Notre recherche vaine de laverie finit par nous amener assez loin du centre : alors qu'on en trouvait presque à tous les coins de rue dans les autres villes du pays, ici c'est chose beaucoup plus
rare. D'ailleurs Lima est en beaucoup de points assez différente du reste du pays : nous sommes dans la capitale et on le ressent assez nettement. La ville est immense, traversée par de larges
avenues, et on est assez effarés par la circulation automobile : il faut vraiment être encore plus prudents qu'ailleurs pour traverser, la priorité aux piétons n'est pas du tout entrée dans les
moeurs ici ! Au concert de klaxons des voitures s'ajoutent les cris des
cobradores, les personnes à bord des bus chargées d'encaisser le prix du trajet et surtout d'annoncer la
destination le long du parcours. Les arrêts ne sont pas bien définis, pas plus que les trajets : il est extrêmement difficile de s'y retrouver, la faute au manque cruel de réseau de transport
urbain organisé. Le parc automobile vieillot implique également une pollution omniprésente et un peu suffocante par moments. La nuit commence bientôt à tomber et on commence vraiment à avoir
froid, quand on passe (enfin !) par hasard devant une laverie qui pratique les prix au kilo, comme on en avait pris l'habitude ailleurs (3,50 NS/kg). On dépose notre linge, puis on s'occupe
d'envoyer nos dernières cartes postales (5,50 NS le timbre ici, plus cher qu'à Arequipa ! encore un mystère de la déréglementation ?).
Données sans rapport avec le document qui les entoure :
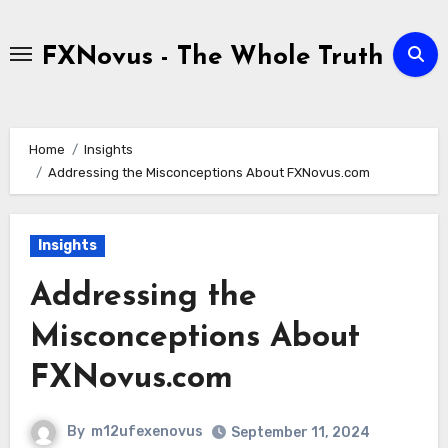
Skip
to
FXNovus - The Whole Truth
content
Home
Insights
Addressing the Misconceptions About FXNovus.com
Insights
Addressing the
Misconceptions About
FXNovus.com
By
m12ufexenovus
September 11, 2024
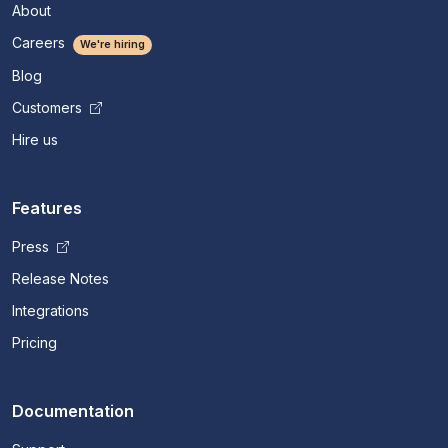
About
Careers
We're hiring
Blog
Customers
Hire us
Features
Press
Release Notes
Integrations
Pricing
Documentation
De retour dans les environs du palais présidentiel, on découvre un marché artisanal où Florent achète du
Pisco, après en avoir goûté une petite série... encore une fois, on craque face aux yeux doux d'Irma, la vendeuse ! Au milieu du marché, un groupe local joue les airs traditionnels qu'on a déjà
entendus partout dans le pays. Les gens dansent allègrement devant la scène, ça nous paraît assez irréel de trouver cette ambiance très populaire à deux pas de la place principale de Lima.
Pour notre dîner, nos repérages sur le Routard nous guident jusqu'à un petit bar-resto où on est contents de s'asseoir pour se réchauffer. Vaste choix de vins sud-américains et tapas délicieuses.
On se fait plaisir et on s'en sort pour 75 NS quand même pour nous deux (!). On ne traîne pas trop dans les rues de Lima et on va se coucher vers 22h.